The IP 65 rated servo modules cover the vast majority of packaging applications and are purpose-built for packaging. Up to four PacDrive iSH modules can operate from a single distribution module using one quick connect cable each. The highly distributed, integrated hardware approach reduces component cost by an estimated 15% over conventional servo systems.
Dr. Thomas Cord, CEO of ELAU AG, states that “Just as ELAU set the standard for mechatronic design of packaging machinery with our modular approach to software, and then beverage production with our PacDrive SCL servo modules, PacDrive iSH Intelligent Servo Modules promise to redefine the market's expectations yet again.”
ARC Advisory Group senior analyst Sal Spada wrote in a recent report “ELAU's iSH Series has thankfully taken us light years beyond (previous attempts at integrating servo motor/drives) and is showing the motion control market how to design product.”
Get the full story at http://www.packworld.com/view-22420.
Innovative OEMs are busier than ever
Instead of a lull following the fall packaging classic, both North American and European machine builders who've embraced the new technologies are busy with quotation and order activity. That's what Packaging Automation is hearing from OEM executives who are mostly returning our calls from the road.
PACK EXPO Las Vegas is just 10 months away, but it's easy to forget that Interpack is also only 16 months away (Messe Düsseldorf, 24-30 April, 2008 http://www.interpack.com/cipp/md_interpack/custom/pub/content,lang,2/oid,3969/ticket,g_u_e_s_t). That's really not so much time to deliver new, modular machine designs that take full advantage of the new technology. But, these projects are already in the works.
As packaging machinery demand remains brisk worldwide, there's another benefit to the engineering and manufacturing time savings afforded by modular designs. Reusable software, streamlined electrical systems and commission-as-you-go machine modules get machines out the door faster -- reducing delivery leadtimes and clearing the OEMs' factory floors to work on the next machine.
In change, there is safety -- in status quo, risk
The iconoclasts have prevailed, as today's best automation technologies mean innovation no longer equates to risk. Quite the opposite is now true -- waiting too long to break away from rigid adherence to the status quo means almost certain loss of opportunity that can never be regained.
This year, ARC reported that forward-thinking packagers are indeed embracing innovation, to counter the rapid pace of competition in the consumer goods marketplace (see the story, ARC Report Challenges Status Quo).
This same trend was evident at the first Packaging Automation Forum (see Turning the Tide in Packaging Automation). There, packagers related how they're leveraging international standards that are now in place to integrate best-of-breed solutions in their packaging lines.

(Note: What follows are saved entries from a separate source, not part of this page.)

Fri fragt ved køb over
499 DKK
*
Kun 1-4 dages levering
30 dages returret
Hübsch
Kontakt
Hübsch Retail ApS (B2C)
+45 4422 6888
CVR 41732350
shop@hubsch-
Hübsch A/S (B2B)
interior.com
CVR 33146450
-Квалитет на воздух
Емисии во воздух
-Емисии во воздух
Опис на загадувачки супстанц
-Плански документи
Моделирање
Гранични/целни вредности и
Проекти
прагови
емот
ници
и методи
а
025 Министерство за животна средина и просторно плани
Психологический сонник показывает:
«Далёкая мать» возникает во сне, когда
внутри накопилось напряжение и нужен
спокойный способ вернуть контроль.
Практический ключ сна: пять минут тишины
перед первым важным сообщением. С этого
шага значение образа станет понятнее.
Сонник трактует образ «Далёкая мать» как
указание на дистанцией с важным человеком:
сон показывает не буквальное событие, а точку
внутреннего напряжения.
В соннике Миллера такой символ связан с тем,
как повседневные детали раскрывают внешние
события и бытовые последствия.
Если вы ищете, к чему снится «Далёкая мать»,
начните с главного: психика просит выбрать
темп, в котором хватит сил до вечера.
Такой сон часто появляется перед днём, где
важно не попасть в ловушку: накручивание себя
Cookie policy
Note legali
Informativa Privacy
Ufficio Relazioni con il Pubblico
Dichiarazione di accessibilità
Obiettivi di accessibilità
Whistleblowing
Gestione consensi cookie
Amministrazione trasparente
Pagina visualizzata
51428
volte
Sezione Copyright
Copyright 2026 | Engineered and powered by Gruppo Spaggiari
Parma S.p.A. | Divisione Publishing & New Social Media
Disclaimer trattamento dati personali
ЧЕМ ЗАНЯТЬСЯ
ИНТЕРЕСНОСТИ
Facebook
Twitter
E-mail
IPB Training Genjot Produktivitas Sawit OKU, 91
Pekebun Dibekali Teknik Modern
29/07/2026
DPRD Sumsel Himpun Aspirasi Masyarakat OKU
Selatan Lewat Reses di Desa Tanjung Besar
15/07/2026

At PACK EXPO, we saw plenty of innovation, especially in the form of embedded robotics, including those from industry leaders A+F Automation, Fallas Automation, Goodman Packaging Equipment, Pester Pac Automation and more.
While each was optimized for different purposes, they all had one thing in common. All were utilizing the robotic software functionality provided by the increasingly acknowledged system of choice, the PacDrive automation system.
Where to from here?
The trend became quite apparent in 2006. And 2007 promises to see substantial advances in new machine functionalities as a direct result.
Take the perspective of an automation visionary (see the story, Future of Packaging).
Or, listen to OEM visionaries (At PACK EXPO, Modular Packaging Machinery Becomes Reality).
They are all headed in the same direction -- toward machinery with control systems that comprise ever more sophisticated software as the basis for their intellectual property.